On the bias, risk and consistency of sample means in multi-armed bandits

TL;DR

This paper systematically analyzes the bias, risk, and consistency of sample means in multi-armed bandit experiments, identifying sources of bias and proposing bounds using an effective sample size, with a nonparametric, algorithm-agnostic approach.

Contribution

It introduces a comprehensive framework for understanding bias and risk in MAB sample means, including new bounds and the concept of effective sample size, independent of specific algorithms.

Findings

Identifies four sources of selection bias in MAB sample means.

Proposes an effective sample size to bound the risk of the sample mean.

Provides nonparametric, algorithm-agnostic analysis with new concentration inequalities.

Abstract

The sample mean is among the most well studied estimators in statistics, having many desirable properties such as unbiasedness and consistency. However, when analyzing data collected using a multi-armed bandit (MAB) experiment, the sample mean is biased and much remains to be understood about its properties. For example, when is it consistent, how large is its bias, and can we bound its mean squared error?
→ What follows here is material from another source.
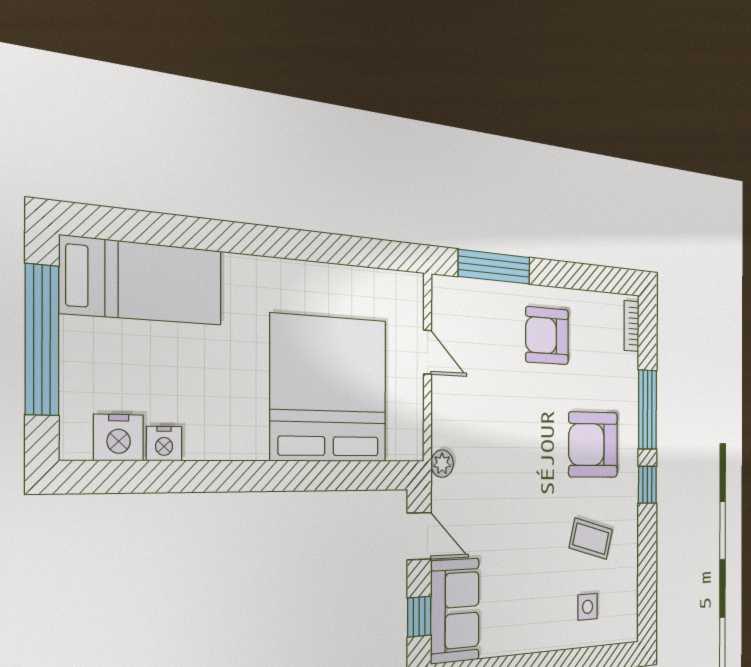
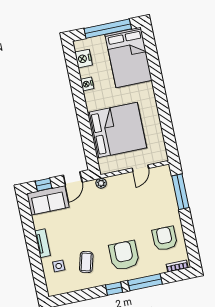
bed: (143, 281) -> (129, 57), width x1.50
armchair: (547, 336) -> (165, 238), moved
nightstand: (164, 444) -> (87, 84), moved
tv unit: (539, 639) -> (42, 243), added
This paper delivers a thorough and systematic treatment of the bias, risk and consistency of MAB sample means. Specifically, we identify four distinct sources of selection bias (sampling, stopping, choosing and rewinding) and analyze them both separately and together. We further demonstrate that a new notion of \emph{effective sample size} can be used to bound the risk of the sample mean under suitable loss functions. We present several carefully designed examples to provide intuition on the different sources of selection bias we study. Our treatment is nonparametric and algorithm-agnostic, meaning that it is not tied to a specific algorithm or goal. In a nutshell, our proofs combine variational representations of information-theoretic divergences with new martingale concentration inequalities.